Medicines that help people stop using opioids are heavily regulated, and people seeking them usually have to navigate in-person doctor visits, daily stops at a clinic, frequent urine tests, and other requirements that derail or discourage many.
But, in response to the coronavirus pandemic, federal officials have loosened rules for the medications methadone and buprenorphine, in order to limit in-person contact between providers and patients.
The result is an experiment some experts have been seeking for years: making medicines for opioid addiction more easily available, then seeing whether that results in more people getting, and staying in, treatment.
"We think we're seeing beneficial things, but we want to formally test them to find out the positives and negatives," said Caleb Banta-Green, principal research scientist at the University of Washington's Alcohol and Drug Abuse Institute. "Are we able to get more people in care? Are we able to keep them in care longer?"
Methadone and buprenorphine are opioid medications that can be prescribed to help people stop using other opioids, such as heroin.
One rule change by the federal Substance Abuse and Mental Health Services Administration, or SAMHSA, allows doctors to prescribe buprenorphine virtually, without seeing the patient in person.
Banta-Green said, previously, patients had to schedule a face-to-face meeting with one of the relatively few doctors authorized to prescribe buprenorphine to treat addiction.
"Many people are not able, in the midst of their opiate addiction, to get to the two or three or four appointments they have to get to to finally get the medication," he said.
For buprenorphine patients who have access to phones for telehealth appointments, he said, there are signs no-show rates for follow-up appointments are "plummeting," meaning more patients are sticking with treatment.

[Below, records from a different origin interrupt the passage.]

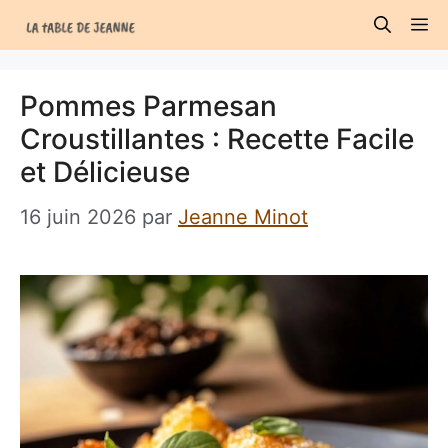
Aller
M
au
contenu
Pommes Parmesan
Croustillantes : Recette Facile
et Délicieuse
16 juin 2026
par
Jeanne Minot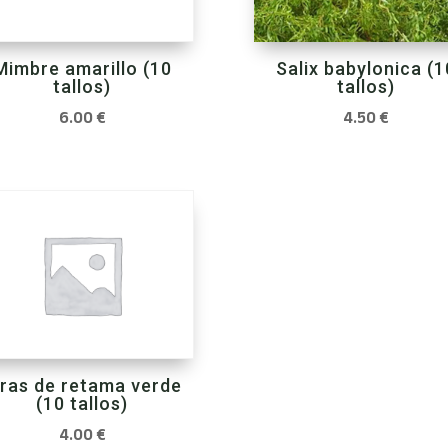
Salix babylonica (1
Mimbre amarillo (10
tallos)
tallos)
4.50
€
6.00
€
iras de retama verde
(10 tallos)
4.00
€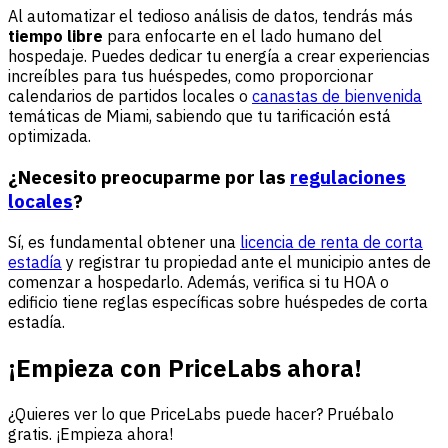
Al automatizar el tedioso análisis de datos, tendrás más
tiempo libre
para enfocarte en el lado humano del
hospedaje. Puedes dedicar tu energía a crear experiencias
increíbles para tus huéspedes, como proporcionar
calendarios de partidos locales o
canastas de bienvenida
temáticas de Miami, sabiendo que tu tarificación está
optimizada.
¿Necesito preocuparme por las
regulaciones
locales
?
Sí, es fundamental obtener una
licencia de renta de corta
estadía
y registrar tu propiedad ante el municipio antes de
comenzar a hospedarlo. Además, verifica si tu HOA o
edificio tiene reglas específicas sobre huéspedes de corta
estadía.
¡Empieza con PriceLabs ahora!
¿Quieres ver lo que PriceLabs puede hacer? Pruébalo
gratis. ¡Empieza ahora!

But patients who are homeless and can't access telehealth, he said, aren't able to reap the benefits.
Another rule change by SAMHSA allows providers to give out 14-day or 28-day supplies of methadone to some patients during the pandemic. Usually, methadone patients have to show up at a clinic to take their dose under supervision six days a week until they're considered "stable" enough to take home multi-day supplies of the medication.
Banta-Green said the rules, in part, are a safety measure since methadone is a powerful opioid that can be dangerous for patients and people they live with. But he said he believes there's an element of stigma as well.
"There is this, in my opinion, kind of this control aspect to it: 'These are people who are addicted, addicted people are bad and untrustworthy, and therefore we're going to control their access to this medication because they don't deserve to be able to access it in other ways,'" Banta-Green said.
The loosening of restrictions during the pandemic, he said, gives researchers a chance to study whether supplying patients with longer-term supplies of methadone allows more people to access and stick with treatment.
"People have been asking for this for a long, long, long time," Banta-Green said. "The take-home restrictions for methadone, while they're understandable, they've been so onerous and over the top that we really feel like we need to try something different."
Banta-Green is among 12 members of the federal Interagency Substance Use Disorder Coordinating Committee who wrote a letter to federal officials last week asking for the rule changes to stay in place long after the pandemic, possibly for several years, so researchers can study their effects.
But, in other ways, the pandemic's upheaval has made life harder on people with addictions to heroin and similar drugs.
Syringe exchanges, lifelines for people who use heroin, have had to radically change how they operate, severely curtailing their ability to evaluate and connect with patients.
The Tacoma Needle Exchange, the oldest legally-sanctioned syringe exchange in the United States, has closed its drop-in sites around Pierce County and instead uses a van to deliver clean syringes directly to people who need them.
Paul LaKosky, executive director of the Tacoma Needle Exchange, said the number of people the organization serves is down by as much as three-quarters.
And the lack of face-to-face interaction, he said, means it's much harder for the organization to perform its secondary role as a clearinghouse for other forms of help.
"An outreach worker would say, 'Hey, you know that abscess looks really bad, do you want to see a doctor?'" LaKosky said. "Or, 'You sound really bad, do you have a cold or something?’ And we may have referred them for medical services. That’s not happening these days because people aren’t coming up to the site with the same frequency."
The medical and social services offered at the syringe exchange were, in some cases, the only services clients would get, LaKosky said.
"It’s their only link to the broader system of healthcare services," he said. "So if we turn them away there, there’s nowhere that they’re going to be able to access services."
The Tacoma Needle Exchange plans to experiment with re-opening one of its drop-in locations in August, using plexiglass barriers and other distancing measures.
LaKosky says, at that time, staff will get a sense of how many health problems have gone untreated over the past five months.
Another question that remains unanswered is whether the stresses of the pandemic are driving more people to use addictive substances. Banta-Green said there isn't conclusive data, but many of the known reasons people use drugs are present in people’s lives.
"Traumatic events, survival, financial insecurity, emotional escape," he said. "I mean, this is a very traumatizing time. All those things are going on right now."